_WHAT IS REQUIRED_. Copy the data below word for word, beginning at the line that contains "List the series" and stopping after the line that contains "Count the number of categories in the chart.". Omit the pictures from your copy.

(Plotted data images)
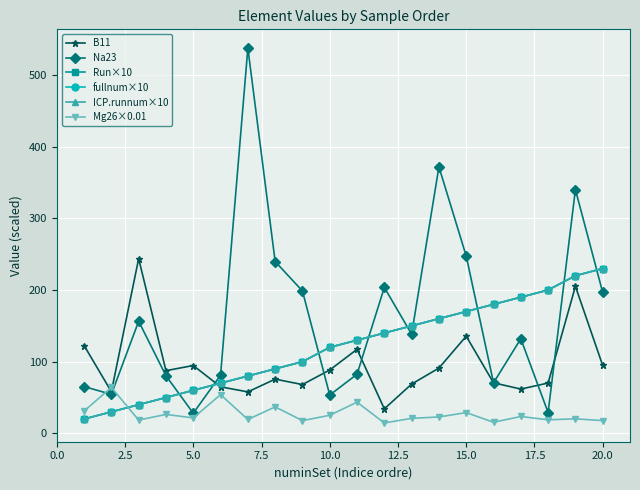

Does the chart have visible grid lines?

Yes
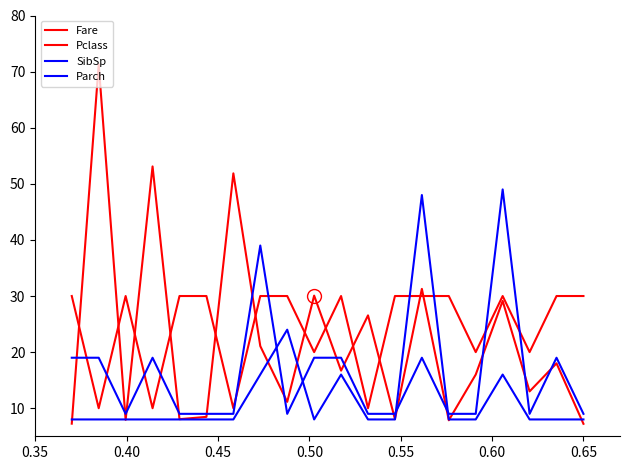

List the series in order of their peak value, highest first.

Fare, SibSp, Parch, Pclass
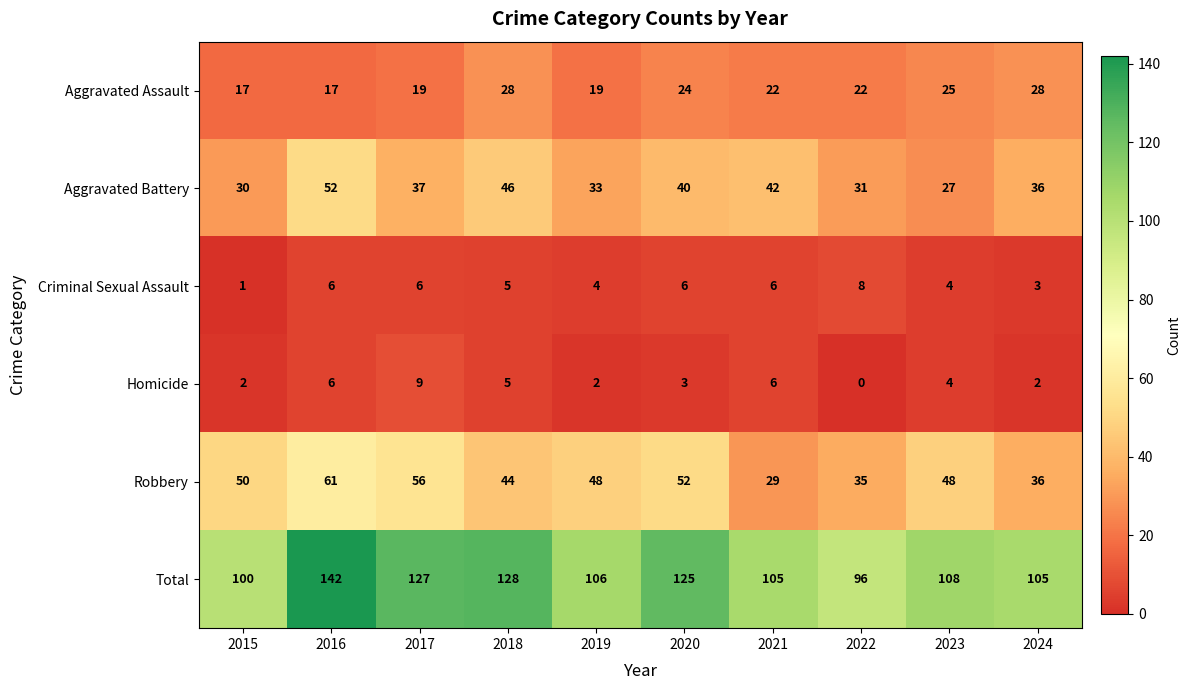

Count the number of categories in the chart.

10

---

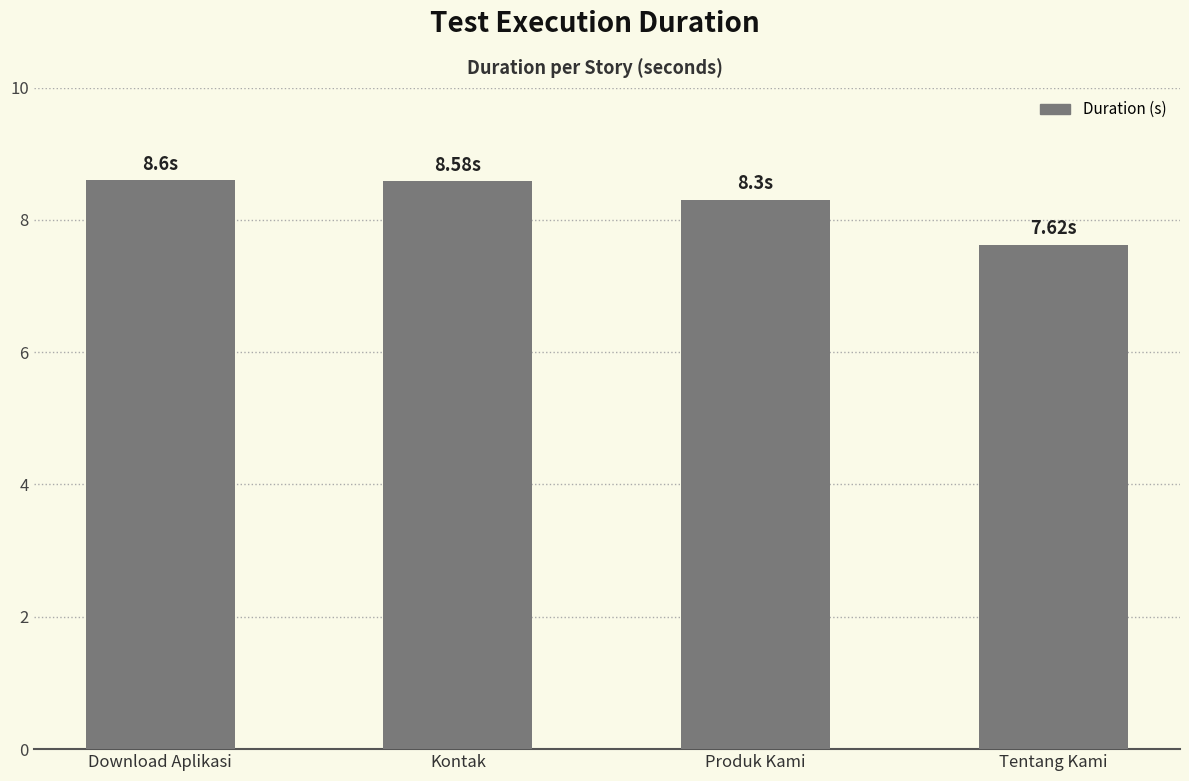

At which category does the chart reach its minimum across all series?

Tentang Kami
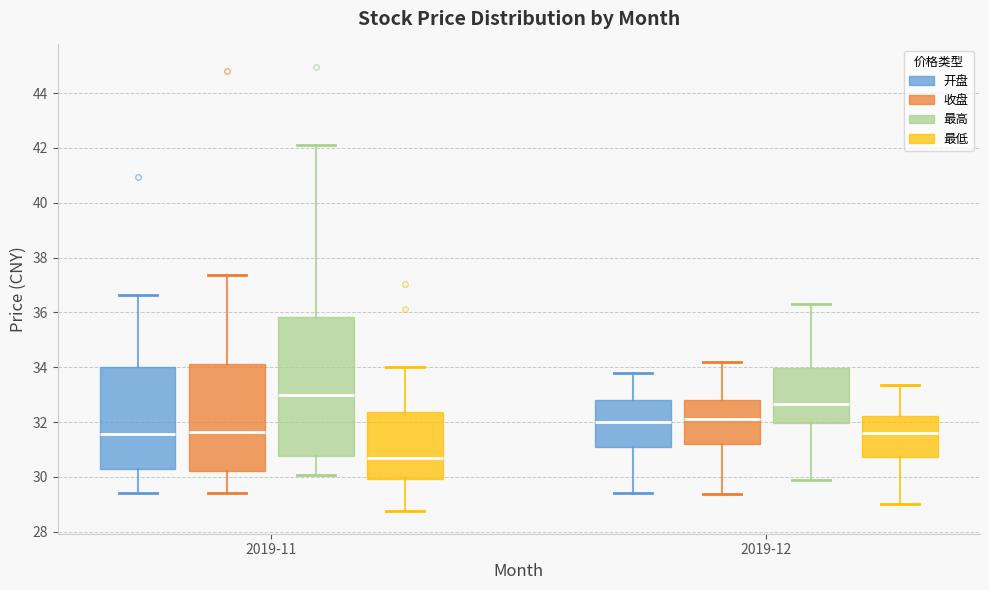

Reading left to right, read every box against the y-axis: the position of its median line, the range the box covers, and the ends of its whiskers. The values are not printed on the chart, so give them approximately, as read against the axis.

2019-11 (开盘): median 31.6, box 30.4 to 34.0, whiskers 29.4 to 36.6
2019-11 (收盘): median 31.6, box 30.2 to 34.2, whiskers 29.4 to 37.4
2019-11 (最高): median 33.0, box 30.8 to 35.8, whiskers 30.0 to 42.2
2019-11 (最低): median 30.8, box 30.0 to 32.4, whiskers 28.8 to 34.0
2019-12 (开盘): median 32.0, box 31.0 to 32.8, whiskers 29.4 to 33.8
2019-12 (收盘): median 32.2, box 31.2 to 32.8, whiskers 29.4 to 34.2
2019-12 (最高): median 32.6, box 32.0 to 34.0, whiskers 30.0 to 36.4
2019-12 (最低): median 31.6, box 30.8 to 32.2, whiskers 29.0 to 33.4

_TASK SOLUTION_.
List the series in order of their peak value, highest first.

Fare, SibSp, Parch, Pclass

Count the number of categories in the chart.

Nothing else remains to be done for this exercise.